The tsunami aside, nearly every other humanitarian crisis in the 2005 Consolidated Appeal (CAP), be it in DRC, Côte d’Ivoire or Colombia, faces critical funding shortages. As of early May, funding for all Appeals was 38% (and 24% excluding the tsunami appeal). In DRC, only 22% of the country’s huge unmet humanitarian needs are funded; in Somalia barely 8%; and in the Central African Republic only 6%. Donors’ slow or non-existent response to these crises is putting millions of lives in jeopardy. To be accountable to both people and humanitarian principles, we must push for more equitable funding based on needs and needs alone.

We also should reflect on the financial tools currently at our disposal and decide if we need to upgrade or revamp them to meet the plethora of humanitarian needs.
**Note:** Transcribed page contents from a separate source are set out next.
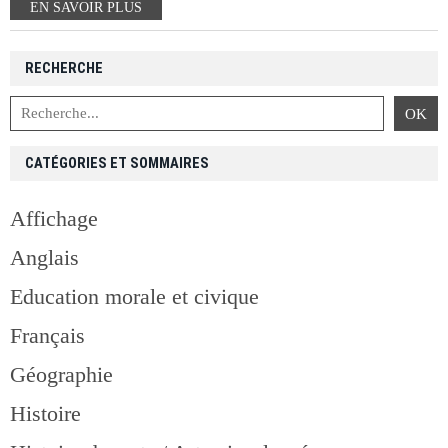
EN SAVOIR PLUS
RECHERCHE
CATÉGORIES ET SOMMAIRES
Affichage
Anglais
Education morale et civique
Français
Géographie
Histoire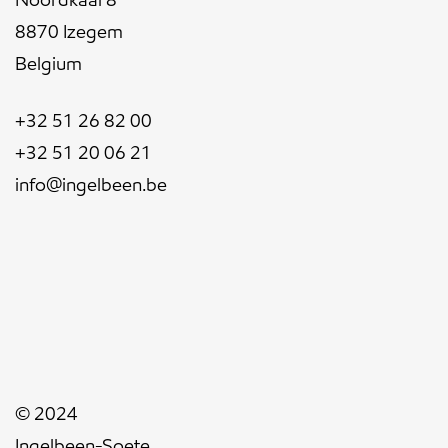
8870 Izegem
Belgium
+32 51 26 82 00
+32 51 20 06 21
info@ingelbeen.be
© 2024
Ingelbeen-Soete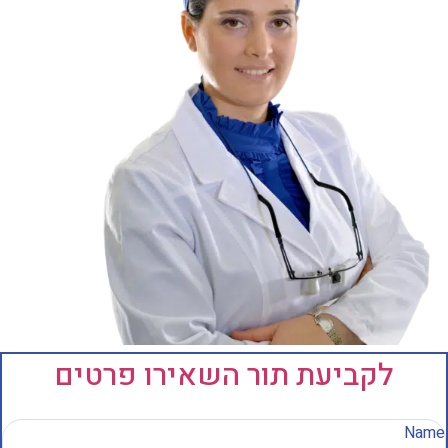
לקביעת תור השאירו פרטים
Nam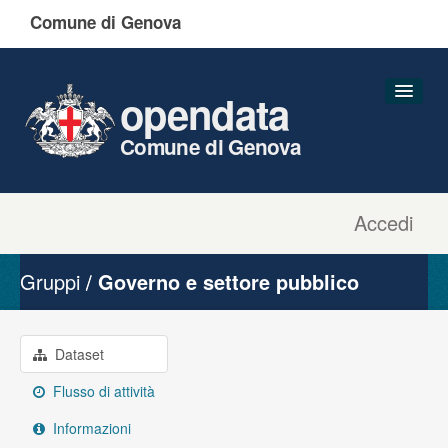
Comune di Genova
opendata
Comune di Genova
Accedi
Dataset
Organizzazioni
Gruppi
Governo e settore pubblico
Gruppi
Informazioni
Dataset
Flusso di attività
Informazioni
To that end, I welcome the proposal made by the UK’s Secretary of State for International Development, Hilary Benn, to create a new, voluntary $1 billion emergency response fund.

Transparency

Accountability is about more than getting programmes funded and the trucks rolling. It is about means as well as ends. It is about transparency of intentions and operations, principles and practices.

The UN humanitarian and development agencies have been successfully accounting for multi-million dollar programmes for years. We are accountable to our donors, our partners and the public at large – all of whom have an indisputable right to know where and how their money is being used. Conscious of public demand for greater accountability, the UN recently welcomed a pro bono offer from PriceWaterhouseCoopers to enhance our accounting expertise, as well as the UN’s public Financial Tracking Service. As a result, we will be able to track incoming contributions to the UN pledged through the Tsunami Flash Appeal and provide the public with data on how these funds are used. This new system was launched on 25 May. Few public or private entities have this degree of transparency. But we believe that not only is this extra accountability the right thing to do, it is also the only way to operate.

Keep our humanity front and centre

Humanitarianism is founded on the principle of humanity. How we provide aid often says more to beneficiaries about our motivation and principles than what we provide. In our rush to provide aid quickly and efficiently, we must not neglect the power of presence – the act of human solidarity in the midst of suffering.

Accountability is about these intangible but essential qualities of humanitarianism. Our beneficiaries may well have lost everything in life. Plastic sheeting or a food package may address their physical needs, but suffering far transcends the physical. The first thing people in crisis need to know about humanitarianism is that we will treat them as human beings, with dignity and respect.

Focus on the forgotten

This element of recognition, of remembering those whom the world has forgotten, is an essential component of accountability. To be accountable to the millions of people who suffer far beyond the media spotlight, we must confront our greatest challenge – public indifference. If nothing else, the tsunami crisis showed, in a way few crises ever have, the extraordinary inter-connectedness of our global society. The world’s generosity in the tsunami should be a model for how we respond to all crises – this is the message we need to take to the public, the donors and the media. The value of a human life is the same everywhere, in Bunia and in Banda Aceh.

Conclusion

While our individual roles and responsibilities may vary, our ultimate accountability as humanitarians is to the people we serve. And we must serve them as people, in a manner that affirms individual dignity. Ultimately, ‘accountability’ must manifest itself in results on the ground that protect and improve the basic quality of life for those at risk from conflict or disasters.

Principles into practice: as humanitarians, we are called to this challenge every day, in each and every crisis. As humanitarians, we can promise no more; as humanitarians, we must be accountable for no less.